As for the Elias SSS (or Sum/Difference) approach, well, yeah, solid left/right projection is pretty much impossible.

Combining the signals electronically (rather than acoustically) works pretty well - it's the theory behind the fairly common Mid/Side microphone technique. It takes a little brain wrangling to wrap ones head around how a front facing cardioid mic and a side facing figure 8 mic can produce proper left/right results.

But in the unpredictable world of imperfect reflective surfaces, all you can hope for is a hint of stereo separation (but you DO get plenty of randomized spaciousness).
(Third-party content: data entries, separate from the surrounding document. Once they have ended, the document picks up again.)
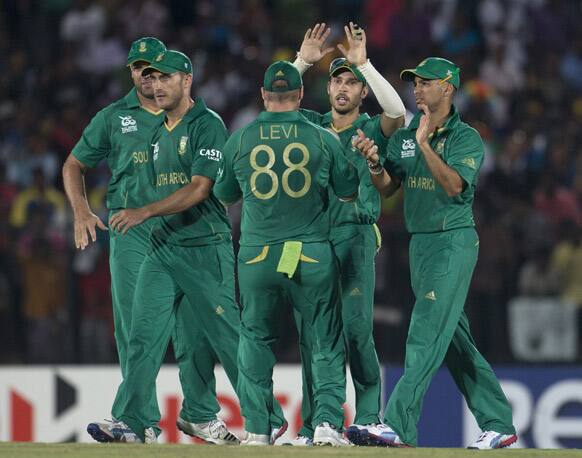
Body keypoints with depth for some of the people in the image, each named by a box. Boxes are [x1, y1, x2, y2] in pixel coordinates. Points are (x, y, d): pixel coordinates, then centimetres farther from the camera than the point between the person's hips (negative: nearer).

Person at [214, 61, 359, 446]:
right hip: (314, 256, -1)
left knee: (257, 340, 13)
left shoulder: (240, 140, 2)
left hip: (257, 256, 1)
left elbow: (224, 195, 16)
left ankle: (257, 428, 10)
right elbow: (349, 191, 11)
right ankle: (327, 420, -6)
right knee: (325, 342, 7)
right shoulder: (323, 139, -1)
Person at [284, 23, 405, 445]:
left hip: (355, 238, -3)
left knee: (355, 327, -12)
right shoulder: (311, 125, 15)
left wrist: (363, 63, -17)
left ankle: (368, 415, -3)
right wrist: (303, 61, -4)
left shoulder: (371, 129, 5)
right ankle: (314, 424, 6)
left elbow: (397, 111, -15)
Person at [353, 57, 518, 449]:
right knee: (453, 339, 10)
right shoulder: (404, 137, 13)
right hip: (419, 242, 8)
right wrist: (375, 163, -12)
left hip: (454, 242, -8)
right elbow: (387, 188, 8)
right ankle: (498, 424, 17)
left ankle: (400, 425, -22)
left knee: (427, 333, -15)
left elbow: (454, 185, -21)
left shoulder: (466, 138, -7)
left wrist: (425, 144, -26)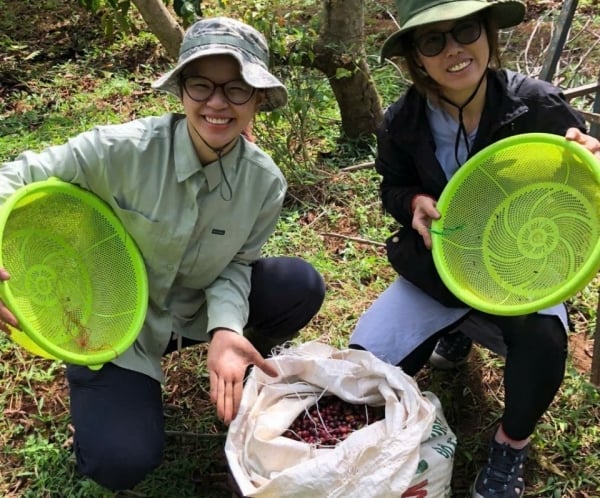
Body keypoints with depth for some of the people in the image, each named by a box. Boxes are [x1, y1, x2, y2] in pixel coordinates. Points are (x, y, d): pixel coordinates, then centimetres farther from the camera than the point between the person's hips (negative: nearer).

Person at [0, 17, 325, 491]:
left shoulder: (265, 182, -17)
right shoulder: (121, 149, -28)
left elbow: (235, 265, -7)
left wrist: (225, 329, -28)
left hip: (196, 310, 3)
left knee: (302, 286, -16)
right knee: (123, 462, -18)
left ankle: (245, 369, 14)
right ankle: (100, 394, 18)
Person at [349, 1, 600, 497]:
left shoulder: (540, 105, -18)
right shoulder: (402, 121, -12)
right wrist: (415, 204, -18)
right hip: (436, 267, 3)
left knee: (542, 340, -34)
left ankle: (511, 445, -1)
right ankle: (457, 330, 23)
Prototyping in my workshop I can certainly hear a test signal somewhat bouncing left and right, but it's all pretty diffuse.
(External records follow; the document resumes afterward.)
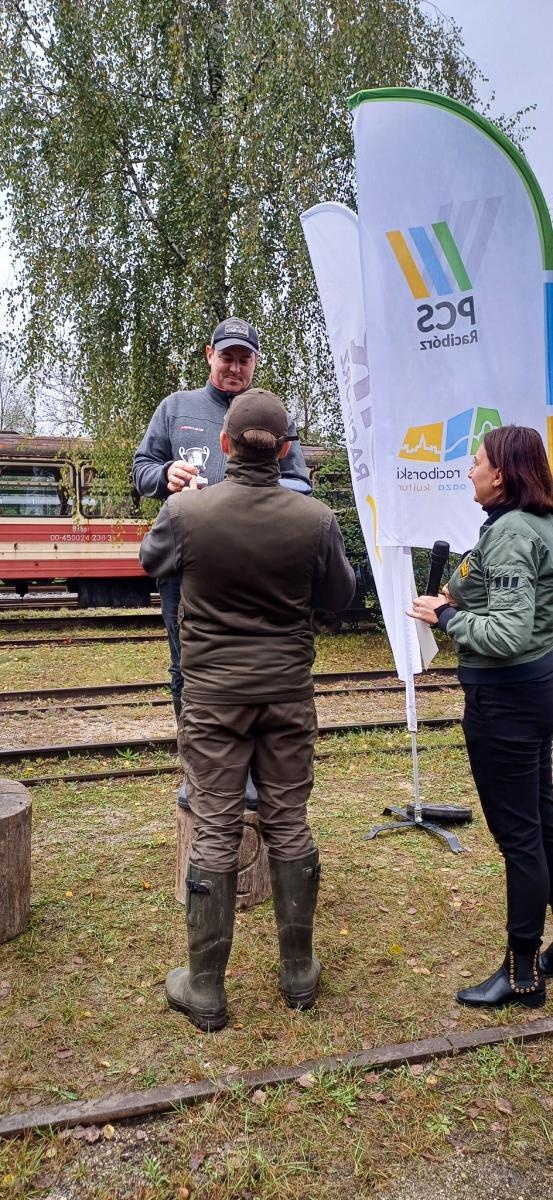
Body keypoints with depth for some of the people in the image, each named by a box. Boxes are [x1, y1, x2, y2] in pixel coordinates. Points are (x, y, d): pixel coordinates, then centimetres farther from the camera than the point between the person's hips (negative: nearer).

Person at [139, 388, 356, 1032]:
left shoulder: (187, 509, -13)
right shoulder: (315, 518, -10)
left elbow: (151, 559, 10)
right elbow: (340, 593, 6)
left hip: (212, 694, -1)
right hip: (288, 693, 1)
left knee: (214, 834, 7)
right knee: (289, 827, 13)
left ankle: (205, 990, 18)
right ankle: (298, 972, 28)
You've got to wonder, in an anechoic chamber, with a pair of perfectly placed reflecting surfaces, how would it sound?
 
Elias' site has quite a lot of all kinds of info on them, how the concept plays out http://elias.altervista.org/html/SingleSpeakerStereo.html

I think the implementation could be refined some, for example directivity of the sides and front, in relation to how we hear stereo and how we'd like the phantom center, delay between the center and sides for example. Some things could probably be improved, but still it would be on the rooms mercy. If you think about it the direct sound, the center, comes first and the stereo is made by early reflections coming later. Depending on your room size and where the stuff and the listener is positioned relation of these change but direct sound would be always first and the stereo comes in later. Perhaps something to experiment on in regards of the stereo effect, DSP would allow playing with it. Directivity of the side speakers would affect how much the center would need compensation (for highs) and so on. I'm not sure what would be right things to do to achieve "better stereo", I don't know too well how we perceive stereo. I know there are the ILD and ITD stuff, phase and frequency response, delays, what not. One thing is for sure the direct left and right sound come from far greater angle (> 45 deg easily) than with traditional stereo setup (30 deg) if thinking about a sweet spot. One of the greatest advantages of SSS is that it sounds about the same almost anywhere, room sized sweetspot!

I think there could be some improvement for the system, but still it would need to be positioned exactly and room has to be particular size. Not sure if worth it, although it would be lots of fun trying to think it through 🙂 SSS is enjoyable as it is.